_Extract_.

September 1, 2014

Swedish home education leader goes into political exile: “The dangers for the family were too great.”

Riksföreningen för Hemundervisning i Sverige – Rohus

“In the end, the safety of my family could no longer be guaranteed. The threats from Uppsala municipality were too many, too brutal, and every invitation to dialogue was turned down. The actions of the Uppsala local government could hardly be interpreted in any other way than as a hidden message of deportation”, says Jonas Himmelstrand, President of the Swedish Association for Home Education (ROHUS), regarding the silent move of his family from Sweden to the Aland Islands, Finland, in a form of political exile.

The Himmelstrands have had a conflict with Uppsala municipality about the right to home educate for three and a half years. The top Municipal Commissioner, Ms. Cecilia Forss of the Moderate Party, is politically responsible and claims to be well familiar with the case. From the start the lawyer for the municipality chose an extremely restrictive interpretation of the school law. After two years of struggle the Himmelstrands finally got a leave of appeal at the Kammarrätten, the Swedish mid-level court, where the verdict was still pending when the Himmelstrands left Sweden. Even with this leave of appeal, Uppsala municipality still directed a modern form of political persecution of the family which escalated in the months before the family left Sweden.

In November 2011 the principal of the school that was enrolling the Himmelstrand’s youngest home educated son reported the parents to the local social authorities. The report was filed the day after Jonas Himmelstrand debated home education on national radio with the chair of the Educational Committee of the Swedish Parliament, Margareta Pålsson of the Moderate Party. It is not known whether these events were connected or not. The reporting principal had never met Mr. Himmelstrand or his seven-year-old son. However, she did know that the Himmelstrand family were already homeschooling their 13 year old daughter and had now filed the application forms to home educate their son.  The principal reported the parents to the social authorities stating in three sentences that she was concerned that the child was not in school. When directly questioned she said it was ”routine” to submit such a report. No higher official has yet responded as to the legal nature of this ”routine” report which appears to be calculated hostility towards the family.

Jonas Himmelstrand met with the social authorities without his son. The social worker was somewhat surprised at the minimal information the principal had provided and the fact that no meeting had taken place before the report was submitted.  The social authorities decided not to do any further investigation of the family. In their report they concluded that this was a question for educational law and not a matter for the social authorities. The Himmelstrands were lucky. Not everyone called to the Swedish social authorities has been this lucky. Every Swedish home educator knows about Dominic Johansson who was taken into custody for home educating. Before leaving the social services office, Jonas Himmelstrand asked if the safety of the family could be guaranteed while home educating in Sweden. He was told that if he wanted to home educate safely he should leave Sweden.

_Instructions for the task_. Translate this sentence from the home education article into Spanish: "The social authorities decided not to do any further investigation of the family." The material that comes next has no connection to the home education article.

_Extracted entries_.
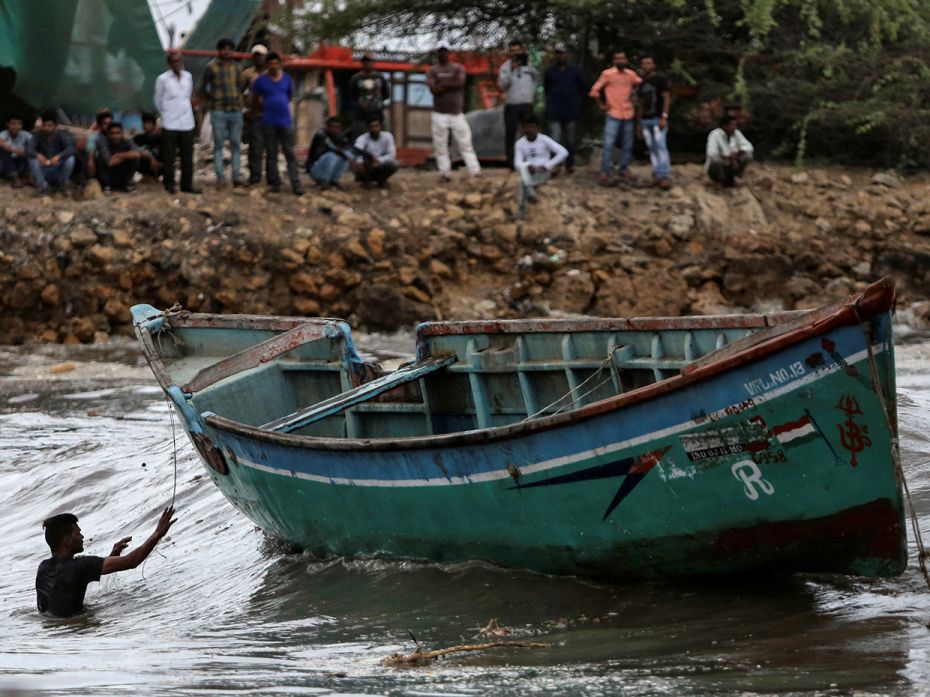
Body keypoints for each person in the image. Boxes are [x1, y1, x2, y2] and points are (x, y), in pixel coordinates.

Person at [36, 507, 176, 617]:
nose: (82, 536)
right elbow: (132, 562)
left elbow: (64, 591)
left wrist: (113, 555)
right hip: (72, 630)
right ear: (67, 541)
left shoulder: (42, 568)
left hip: (52, 630)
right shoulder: (79, 566)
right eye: (77, 533)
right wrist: (158, 533)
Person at [426, 42, 481, 181]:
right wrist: (450, 83)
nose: (442, 53)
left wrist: (442, 84)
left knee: (465, 143)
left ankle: (474, 171)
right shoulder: (433, 70)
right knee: (440, 145)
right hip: (439, 113)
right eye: (440, 51)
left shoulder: (457, 68)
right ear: (437, 53)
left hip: (456, 112)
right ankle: (445, 173)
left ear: (449, 52)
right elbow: (433, 89)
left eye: (445, 51)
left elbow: (460, 83)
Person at [251, 51, 304, 195]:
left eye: (276, 63)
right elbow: (255, 97)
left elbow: (289, 96)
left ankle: (296, 183)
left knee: (290, 153)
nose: (273, 66)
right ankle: (274, 183)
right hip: (268, 121)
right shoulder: (261, 80)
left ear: (280, 64)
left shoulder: (287, 79)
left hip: (285, 121)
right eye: (271, 63)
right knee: (271, 153)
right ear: (267, 65)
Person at [589, 51, 642, 184]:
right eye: (617, 59)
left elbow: (640, 83)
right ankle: (605, 171)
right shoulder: (607, 74)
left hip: (628, 113)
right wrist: (601, 105)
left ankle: (623, 169)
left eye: (622, 58)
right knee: (608, 144)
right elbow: (594, 91)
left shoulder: (631, 74)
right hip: (613, 113)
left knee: (627, 144)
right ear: (614, 61)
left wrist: (635, 95)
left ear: (626, 60)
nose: (620, 61)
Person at [200, 38, 244, 188]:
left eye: (229, 49)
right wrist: (210, 100)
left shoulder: (238, 68)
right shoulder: (211, 67)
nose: (226, 51)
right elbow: (203, 87)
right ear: (219, 50)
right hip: (218, 110)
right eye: (223, 48)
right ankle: (220, 176)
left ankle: (236, 176)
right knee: (218, 145)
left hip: (235, 110)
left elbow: (240, 87)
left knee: (236, 144)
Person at [155, 51, 198, 194]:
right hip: (170, 122)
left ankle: (187, 185)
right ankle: (169, 184)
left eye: (178, 61)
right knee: (170, 156)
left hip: (187, 122)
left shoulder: (188, 77)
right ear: (169, 63)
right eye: (174, 61)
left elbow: (188, 96)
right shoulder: (163, 79)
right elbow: (158, 100)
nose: (177, 63)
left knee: (187, 156)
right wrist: (166, 113)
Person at [513, 113, 567, 219]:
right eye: (527, 127)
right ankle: (530, 194)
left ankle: (522, 209)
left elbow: (563, 152)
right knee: (524, 171)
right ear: (522, 128)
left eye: (532, 127)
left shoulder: (544, 140)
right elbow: (517, 163)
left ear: (538, 128)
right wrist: (529, 166)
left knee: (523, 182)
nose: (530, 129)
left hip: (542, 173)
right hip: (529, 173)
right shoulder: (519, 144)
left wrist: (547, 165)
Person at [542, 43, 586, 173]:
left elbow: (582, 88)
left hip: (570, 110)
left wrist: (577, 104)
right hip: (555, 110)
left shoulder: (575, 70)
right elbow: (547, 89)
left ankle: (569, 164)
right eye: (557, 53)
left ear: (567, 54)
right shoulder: (549, 71)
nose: (560, 56)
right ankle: (555, 165)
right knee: (555, 139)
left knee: (570, 139)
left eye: (562, 53)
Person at [498, 39, 538, 169]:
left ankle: (530, 162)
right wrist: (511, 70)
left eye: (518, 51)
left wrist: (528, 66)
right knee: (511, 134)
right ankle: (511, 164)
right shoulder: (505, 67)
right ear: (509, 52)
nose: (515, 53)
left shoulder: (530, 65)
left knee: (529, 133)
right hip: (512, 105)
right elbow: (502, 86)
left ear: (522, 50)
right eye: (512, 51)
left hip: (527, 104)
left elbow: (537, 79)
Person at [636, 56, 672, 189]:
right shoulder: (641, 83)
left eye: (648, 63)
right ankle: (657, 174)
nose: (646, 65)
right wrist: (638, 123)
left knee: (661, 146)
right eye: (643, 63)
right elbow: (640, 104)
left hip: (657, 118)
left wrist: (664, 116)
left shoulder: (661, 79)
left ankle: (665, 175)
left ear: (654, 65)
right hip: (645, 120)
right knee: (652, 148)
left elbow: (667, 98)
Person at [96, 122, 156, 192]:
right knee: (99, 158)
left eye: (117, 133)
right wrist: (128, 155)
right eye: (112, 133)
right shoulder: (103, 142)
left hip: (122, 175)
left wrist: (118, 155)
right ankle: (106, 185)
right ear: (108, 134)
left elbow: (137, 153)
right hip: (108, 176)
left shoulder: (127, 141)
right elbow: (110, 162)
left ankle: (127, 183)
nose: (115, 136)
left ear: (122, 133)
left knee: (135, 158)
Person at [27, 110, 75, 196]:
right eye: (45, 125)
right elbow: (29, 149)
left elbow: (71, 148)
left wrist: (59, 156)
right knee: (32, 159)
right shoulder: (38, 135)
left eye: (50, 125)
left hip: (57, 167)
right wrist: (38, 155)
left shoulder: (62, 135)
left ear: (55, 126)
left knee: (70, 159)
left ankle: (62, 185)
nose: (47, 128)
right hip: (43, 169)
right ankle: (43, 187)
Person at [239, 44, 268, 185]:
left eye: (261, 55)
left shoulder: (272, 73)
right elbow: (239, 92)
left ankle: (271, 177)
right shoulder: (247, 74)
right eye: (256, 55)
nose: (258, 58)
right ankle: (255, 176)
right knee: (255, 146)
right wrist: (244, 108)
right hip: (254, 115)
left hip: (271, 115)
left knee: (271, 146)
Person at [347, 53, 390, 136]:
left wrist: (376, 100)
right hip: (361, 115)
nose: (367, 64)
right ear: (362, 63)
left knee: (379, 137)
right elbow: (352, 95)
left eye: (369, 61)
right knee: (360, 137)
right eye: (365, 62)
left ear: (373, 63)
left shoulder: (380, 77)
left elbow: (386, 94)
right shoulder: (356, 78)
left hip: (377, 114)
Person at [706, 114, 754, 187]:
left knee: (748, 155)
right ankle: (719, 181)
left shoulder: (736, 133)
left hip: (732, 163)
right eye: (732, 125)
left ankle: (735, 178)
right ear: (725, 126)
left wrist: (738, 153)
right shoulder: (715, 135)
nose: (734, 127)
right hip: (722, 162)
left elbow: (749, 146)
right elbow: (712, 153)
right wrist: (729, 158)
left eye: (735, 125)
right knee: (716, 160)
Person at [306, 116, 353, 189]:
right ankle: (324, 182)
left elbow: (347, 148)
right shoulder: (320, 134)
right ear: (327, 126)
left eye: (337, 127)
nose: (335, 129)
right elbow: (331, 147)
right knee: (332, 155)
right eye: (332, 127)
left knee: (348, 154)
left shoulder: (339, 136)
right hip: (315, 168)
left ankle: (333, 180)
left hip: (326, 166)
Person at [353, 117, 398, 187]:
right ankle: (365, 181)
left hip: (380, 164)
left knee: (393, 164)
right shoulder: (363, 138)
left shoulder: (388, 136)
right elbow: (357, 150)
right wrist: (366, 161)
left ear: (380, 126)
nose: (374, 129)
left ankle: (382, 181)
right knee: (360, 163)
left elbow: (392, 154)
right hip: (367, 165)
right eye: (372, 127)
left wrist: (379, 160)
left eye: (376, 126)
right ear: (368, 128)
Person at [0, 115, 32, 188]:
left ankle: (30, 176)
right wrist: (16, 151)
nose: (16, 126)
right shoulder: (3, 133)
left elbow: (34, 144)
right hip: (6, 166)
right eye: (13, 123)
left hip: (20, 163)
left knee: (30, 151)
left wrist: (26, 151)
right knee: (3, 151)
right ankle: (15, 178)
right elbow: (1, 143)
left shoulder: (25, 134)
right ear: (8, 125)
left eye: (19, 124)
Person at [132, 112, 163, 182]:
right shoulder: (138, 138)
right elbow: (134, 151)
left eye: (148, 123)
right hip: (143, 165)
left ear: (154, 124)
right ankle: (146, 176)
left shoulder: (161, 139)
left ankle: (154, 177)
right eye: (144, 123)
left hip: (158, 166)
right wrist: (150, 158)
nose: (145, 125)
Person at [85, 109, 113, 183]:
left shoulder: (114, 134)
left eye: (109, 123)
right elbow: (90, 143)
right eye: (105, 123)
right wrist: (90, 160)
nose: (108, 126)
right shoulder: (95, 135)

_Answer to the exercise_. Las autoridades sociales decidieron no realizar ninguna investigación adicional sobre la familia.